Top of WORKING DATA
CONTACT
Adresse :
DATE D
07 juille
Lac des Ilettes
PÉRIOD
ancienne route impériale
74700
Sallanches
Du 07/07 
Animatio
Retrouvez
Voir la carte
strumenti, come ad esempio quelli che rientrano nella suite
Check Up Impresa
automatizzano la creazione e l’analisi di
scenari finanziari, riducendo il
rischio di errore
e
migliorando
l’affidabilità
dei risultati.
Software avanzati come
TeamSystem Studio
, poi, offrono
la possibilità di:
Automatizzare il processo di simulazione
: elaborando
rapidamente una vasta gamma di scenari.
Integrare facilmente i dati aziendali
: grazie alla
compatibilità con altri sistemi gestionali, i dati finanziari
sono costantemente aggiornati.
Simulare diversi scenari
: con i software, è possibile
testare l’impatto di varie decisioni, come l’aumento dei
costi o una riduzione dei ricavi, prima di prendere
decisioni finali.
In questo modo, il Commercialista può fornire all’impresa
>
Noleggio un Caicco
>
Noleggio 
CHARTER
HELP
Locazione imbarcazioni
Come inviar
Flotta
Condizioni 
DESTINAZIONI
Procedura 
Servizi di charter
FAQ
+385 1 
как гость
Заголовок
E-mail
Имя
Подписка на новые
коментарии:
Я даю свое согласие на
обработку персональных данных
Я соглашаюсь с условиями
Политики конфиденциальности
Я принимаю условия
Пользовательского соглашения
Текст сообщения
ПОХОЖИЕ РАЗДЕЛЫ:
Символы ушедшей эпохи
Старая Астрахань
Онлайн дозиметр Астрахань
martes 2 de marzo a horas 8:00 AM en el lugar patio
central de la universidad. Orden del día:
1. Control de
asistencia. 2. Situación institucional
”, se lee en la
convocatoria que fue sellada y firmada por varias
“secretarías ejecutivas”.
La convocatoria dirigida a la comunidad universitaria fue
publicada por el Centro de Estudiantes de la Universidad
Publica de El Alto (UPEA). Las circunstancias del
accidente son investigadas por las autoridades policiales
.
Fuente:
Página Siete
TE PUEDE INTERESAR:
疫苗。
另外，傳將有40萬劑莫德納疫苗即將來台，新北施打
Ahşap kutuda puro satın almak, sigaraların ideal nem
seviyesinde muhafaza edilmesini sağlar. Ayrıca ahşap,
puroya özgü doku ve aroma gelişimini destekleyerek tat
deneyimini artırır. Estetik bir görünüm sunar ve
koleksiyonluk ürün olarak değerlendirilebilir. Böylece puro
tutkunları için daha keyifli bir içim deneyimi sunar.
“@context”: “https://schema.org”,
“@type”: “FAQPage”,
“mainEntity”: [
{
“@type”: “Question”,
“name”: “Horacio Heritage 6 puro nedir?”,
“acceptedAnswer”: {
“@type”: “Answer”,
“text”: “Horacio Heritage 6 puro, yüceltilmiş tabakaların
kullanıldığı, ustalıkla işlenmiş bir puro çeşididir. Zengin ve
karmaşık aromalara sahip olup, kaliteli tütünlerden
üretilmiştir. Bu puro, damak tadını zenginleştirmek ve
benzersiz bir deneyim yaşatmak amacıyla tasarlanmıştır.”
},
Bottom of WORKING DATA
TASK DETAILS — From the records above, pull every line that has the string "scenari" and copy it.

WRITTEN SOLUTION —
scenari finanziari, riducendo il
rapidamente una vasta gamma di scenari.
Simulare diversi scenari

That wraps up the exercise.